J’avais tout oublié. En voyant se dessiner cette intrigue de striptease en ligne et d’attirance d’une enfant pour une presque adulte, j’ai vraiment craint le pire. Miraculeusement, le film ne tombe dans aucun des nombreux pièges qu’il se tendait à lui-même. Tout ce qui aurait pu être d’un cringe alarmant est évité (même dans la sous-intrigue qui suit un policier chargé d’« espionner » les sessions en ligne de Jade pour trouver des indices et faire tomber le réseau). Le stratagème de Jade pour se montrer à Takeko, faire ressurgir ses souvenirs et naître ses sentiments, n’atteint même pas l’orée du mauvais goût.
C’est que Zero Chou parvient habilement à nous décentrer des enjeux dramatiques attendus. Ici, pas de coming out, pas de voyeurisme hétéro masculin, pas de condamnation du travail du sexe. Le récit se structure autour du surgissement des souvenirs et des sentiments. Et de beaucoup de culpabilité, mais qui est tout entière raccrochée au tremblement de terre ayant dévasté la région et les proches des héroïnes pendant leur jeunesse. Le montage, mélangeant de manière fluide les époques, les récits et les histoires d’amour, et les déployant comme la toile d’araignée suggérée par le titre (en vérité, les « spider lilies » sont des fleurs qui donnent le motif du tatouage reliant plusieurs personnages du film), laisse un agréable goût de spleen.

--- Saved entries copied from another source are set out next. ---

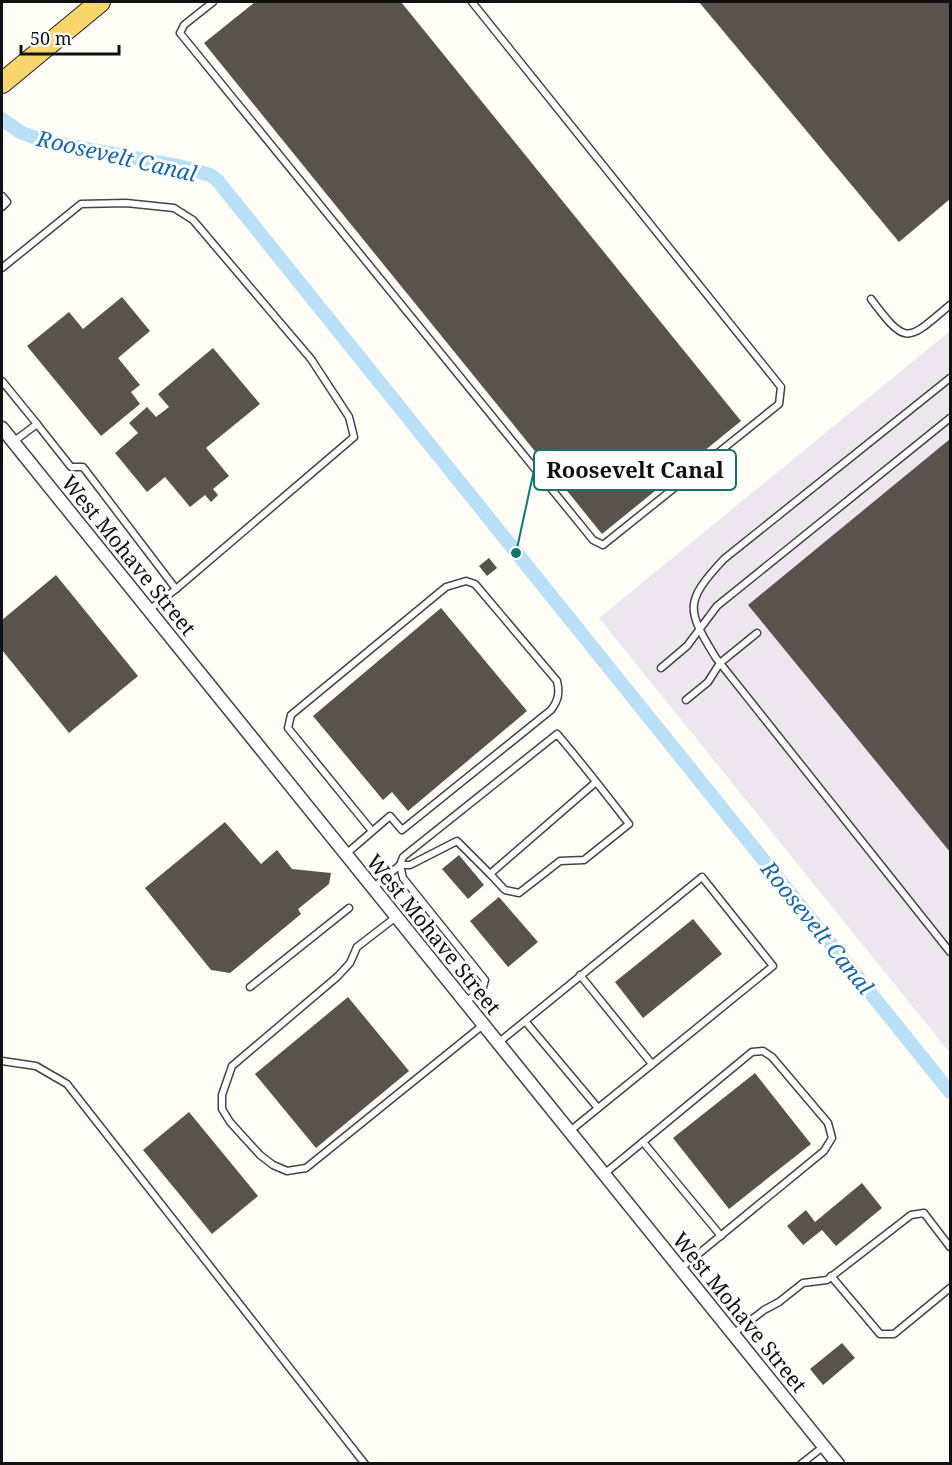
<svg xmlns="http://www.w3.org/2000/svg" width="952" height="1465" font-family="'Noto Serif',serif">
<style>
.industrial{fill:#eee6ef}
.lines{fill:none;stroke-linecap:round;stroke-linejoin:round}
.canal{stroke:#b9e0f7;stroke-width:14}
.building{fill:#5a524d}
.lane-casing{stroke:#444;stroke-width:9}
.street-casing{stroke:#444;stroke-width:15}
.primary-casing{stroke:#222;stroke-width:22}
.lane{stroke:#fff;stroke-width:6}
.street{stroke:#fff;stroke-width:12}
.primary{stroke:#f9d66b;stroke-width:20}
.labels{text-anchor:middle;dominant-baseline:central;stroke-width:6;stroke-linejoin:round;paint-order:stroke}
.street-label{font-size:21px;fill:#111;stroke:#fff}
.water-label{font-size:22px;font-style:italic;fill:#1768a6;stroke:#fff}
.leader{fill:none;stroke:#0f766e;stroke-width:2}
.callout-dot{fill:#0f766e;stroke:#fff;stroke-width:2}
.callout{fill:#fff;stroke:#0f766e;stroke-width:2}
.callout-label{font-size:22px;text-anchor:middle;font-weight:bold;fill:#111}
</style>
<rect width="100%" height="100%" fill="#fffdf5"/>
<polygon class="industrial" points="950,331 950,1053 599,618"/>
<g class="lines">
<polyline class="canal" points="2,119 20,132 44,141 183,167 210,175 217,180 950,1092"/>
</g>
<g class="building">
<polygon points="255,2 401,2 741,421 602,534 204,43"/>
<polygon points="699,2 950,2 950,199 899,242"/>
<polygon points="122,297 150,331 118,358 140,385 131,392 140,404 101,436 27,346 69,312 83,329"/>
<polygon points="213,348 260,404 206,448 229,476 213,489 218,495 211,502 205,495 190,507 165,477 147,492 115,453 138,433 129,423 147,407 156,417 169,407 158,394"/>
<polygon points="950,439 950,852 748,605"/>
<polygon points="489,558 497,568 487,576 479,566"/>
<polygon points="56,575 138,676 69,733 2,650 2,620"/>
<polygon points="441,608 527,711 408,811 392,792 383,800 313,716"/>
<polygon points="225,822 261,864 277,850 292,869 331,873 329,884 298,909 301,914 230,973 211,970 145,888"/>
<polygon points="459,855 484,885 468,899 442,869"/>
<polygon points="499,897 538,942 508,967 470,921"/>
<polygon points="693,919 722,954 643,1018 615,982"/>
<polygon points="348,997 409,1071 316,1148 255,1074"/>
<polygon points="755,1073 811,1144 729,1209 673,1138"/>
<polygon points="189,1112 258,1196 212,1234 143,1150"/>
<polygon points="862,1183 882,1208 836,1246 822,1230 803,1245 787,1226 806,1210 815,1222"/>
<polygon points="842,1343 855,1358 823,1385 810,1369"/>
</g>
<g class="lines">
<defs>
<g id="lane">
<polyline points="213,2 184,25 180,33 593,540 603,545 779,404 781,387 472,2"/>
<polyline points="2,196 7,202 2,207"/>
<polyline points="2,268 81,204 126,203 174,208 193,220 311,359 349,417 354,437 176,589"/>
<path d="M871,299C907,347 907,341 950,305"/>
<path d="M950,378L724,559C684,602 686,609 716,658L950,952"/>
<polyline points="2,381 37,424"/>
<polyline points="13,442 37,424 71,467 83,467 176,589 149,610"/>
<polyline points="661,668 687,646 717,606 950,418"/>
<polyline points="686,700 708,682 720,663 757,633"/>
<path d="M346,854L390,816L402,830L551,710C558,701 560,693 557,681L475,584L466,581L446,587L291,715L288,728L372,831"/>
<polyline points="373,888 400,865 410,865 457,841 490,874"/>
<polyline points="396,917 357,947 350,963 337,977 232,1066 222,1095 222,1109 230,1122 260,1155 273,1165 287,1171 306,1168 483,1025"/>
<polyline points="580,975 652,1064"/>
<polyline points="250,987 349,908"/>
<path d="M466,1002L483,987L485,980L403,878L400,865L403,857L557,734C582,763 605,793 629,824L584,860L560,861L519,893L505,890L490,874L596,782"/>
<polyline points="525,1021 598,1108"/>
<polyline points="498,1043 702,877 773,966 570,1131"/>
<polyline points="2,1061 36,1066 67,1084 365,1464"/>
<polyline points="643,1142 721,1236"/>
<polyline points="604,1174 752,1052 763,1051 772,1057 828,1123 832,1138 824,1151 680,1269"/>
<polyline points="831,1276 880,1334 894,1334 950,1288"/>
<polyline points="733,1334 764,1310 779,1302 803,1283 827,1280 911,1215 924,1213 950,1247"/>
<polyline points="801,1464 824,1446"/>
</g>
<polyline id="street" points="2,428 838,1464"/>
<polyline id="primary" points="2,83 100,2"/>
</defs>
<use href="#lane" class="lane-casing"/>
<use href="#street" class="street-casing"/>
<use href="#primary" class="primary-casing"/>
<use href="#lane" class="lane"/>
<use href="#street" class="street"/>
<use href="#primary" class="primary"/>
</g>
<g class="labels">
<g class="street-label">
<text transform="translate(129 555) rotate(51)">West Mohave Street</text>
<text transform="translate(434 934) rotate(51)">West Mohave Street</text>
<text transform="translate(740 1312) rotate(51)">West Mohave Street</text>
</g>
<g class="water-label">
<text transform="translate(117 155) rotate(13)">Roosevelt Canal</text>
<text transform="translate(818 927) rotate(51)">Roosevelt Canal</text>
</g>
</g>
<path class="leader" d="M516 553L534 470"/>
<circle class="callout-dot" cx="516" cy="553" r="6"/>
<rect class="callout" x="534" y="450" width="202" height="40" rx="6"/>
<g class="callout-label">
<text x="635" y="478">Roosevelt Canal</text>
</g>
<rect width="952" height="1465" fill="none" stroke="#111111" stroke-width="6"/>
<path d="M21 45v9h98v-9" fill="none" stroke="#111111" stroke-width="3"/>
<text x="30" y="45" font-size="18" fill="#111111" stroke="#ffffff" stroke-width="4.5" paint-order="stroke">50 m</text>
</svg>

En 2007, le film a reçu le Teddy Award à Berlin et a connu – je le découvre aujourd’hui – un vrai succès à Taïwan et dans une partie de l’Asie. Il est plus que temps que la France le découvre en dehors du dark web lesbien.
Spider Lilies est à découvrir parmi de nombreuses autres pépites taïwanaises dans la collection événement à découvrir jusqu’au 5 novembre.